Le dio la cadena y besó sus manos. Después de unos segundos le preguntó si recordaba su nombre. Ella, sin dejar de mirar al suelo le dijo que si, y el nombre de Meiko fue como un suave susurro que alborotó las entrañas de Sylvie. Ambos contemplaron como ella se sentía orgullosa de su nuevo nombre. Se levantó, desnudo, y agarró a Sylvie por el pelo, tirando de él hasta que derribó su cuerpo sobre la cama. Meiko, ve a por café, le dijo sin apenas mirarla.

Cuando salió de la habitación una bofetada cortante hizo temblar los pechos de Sylvie. La voz ronca, sinuosa, afilada, se clavó hiriente en lo más hondo de sus entrañas. Nunca vuelvas a colocar a nadie en tu sitio. Sylvie no entendió muy bien lo que quería decirle pero otra bofetada hizo que su concentración se avivase. Los pies de la cama, prosiguió, es tu lugar, es tu santuario y nadie podrá profanarlo jamás. Si eso ocurre, significará que ya no estarás a mi lado. Ahora le temblaban las piernas y unas lágrimas asomaron tímidas pero él las enjugó con delicadeza. Meiko podrá estar en cualquier otro lugar, un rincón, a tu lado, donde te plazca, pero nunca estará ni ocupará tu lugar, sentenció finalmente.

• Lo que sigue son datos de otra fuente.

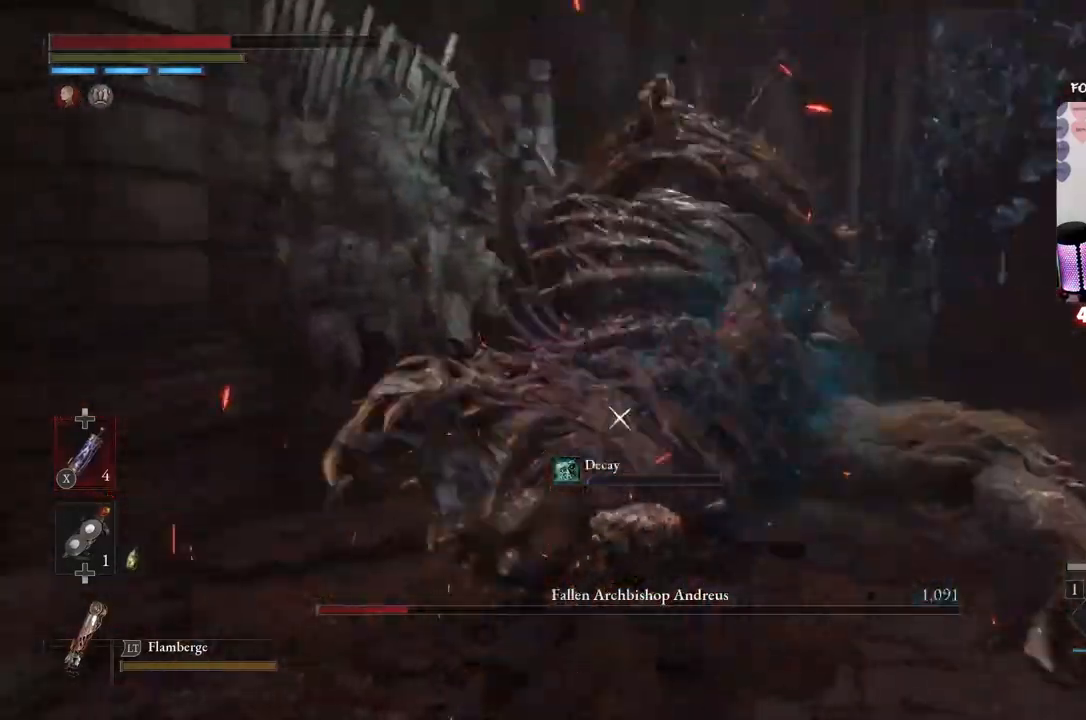
{"buttons": [], "left_stick": "down", "right_stick": "center", "events": []}
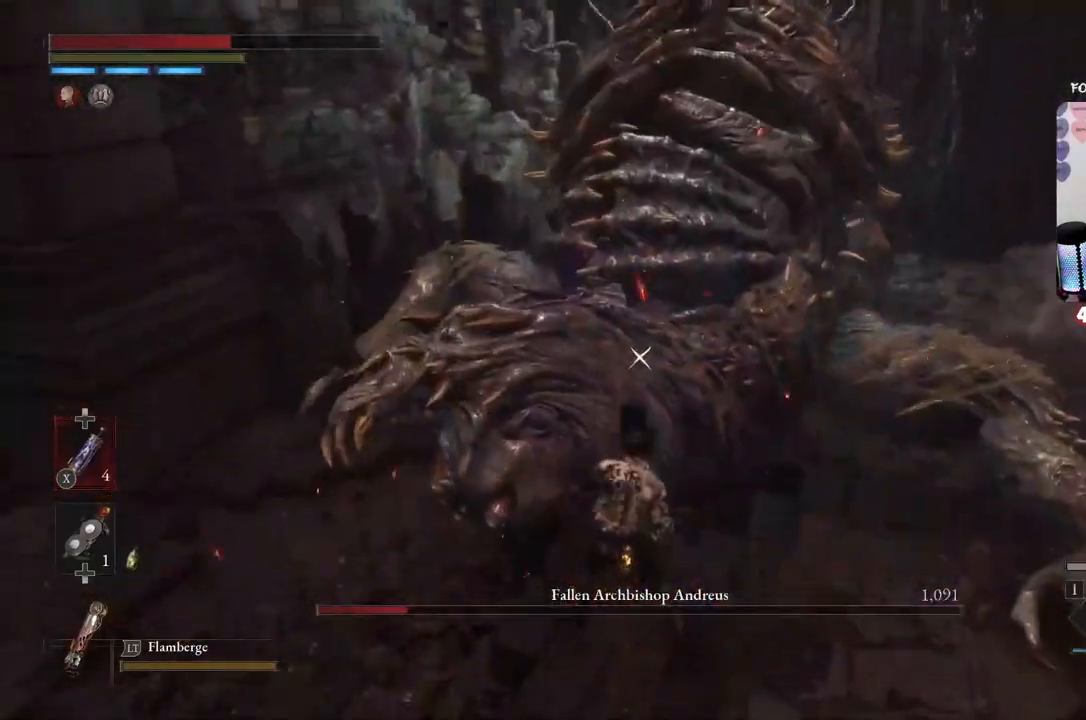
{"buttons": ["B"], "left_stick": "down", "right_stick": "center", "events": [[267, "B", "down"]]}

Ella estaba confusa pero entendió lo que le decía. Con la mirada le pidió permiso para hablar. Sabía que en esas situaciones, pronunciar una palabra inesperada provocaría su ira. La sonrisa fue el preámbulo para su sentencia. Pensé que hacía lo correcto. Agarró y apretó su cuello, con lentitud dolorosa, la mirada fija, intensa y agresiva, sin embargo su voz fue pausada. Eres mi sumisa, es algo que no quiero cambiar, me completas, me llenas, me emociona sentirte así. Meiko puede participar en tus juegos o en los míos, pero no la someteré ni la haré mía y quiero que eso lo entiendas y que no te suponga una duda ni una afrenta. Ambos disfrutaremos al igual que ella, pero nunca te suplirá, ni siquiera podrá ser una igual.

La presión cedió y ella comprendió su error y sintió desprecio por haberlo pensado sin siquiera darse cuenta de que el hecho de que pudiese someterla junto a ella era ahora mucho más doloroso que cualquier castigo. Volvió a llorar pidiendo perdón y él de nuevo, desplazó las lágrimas hacia su cabello. Dejó caer su cuerpo sobre el de ella y besó sus labios con suavidad al mismo tiempo que Meiko entraba con el humeante café, arrodillándose ante él. Sylvie ahora no se arrodilló y le rodeó la cintura con el brazo. Antes del café, dijo él, deleitadme con un desayuno en condiciones.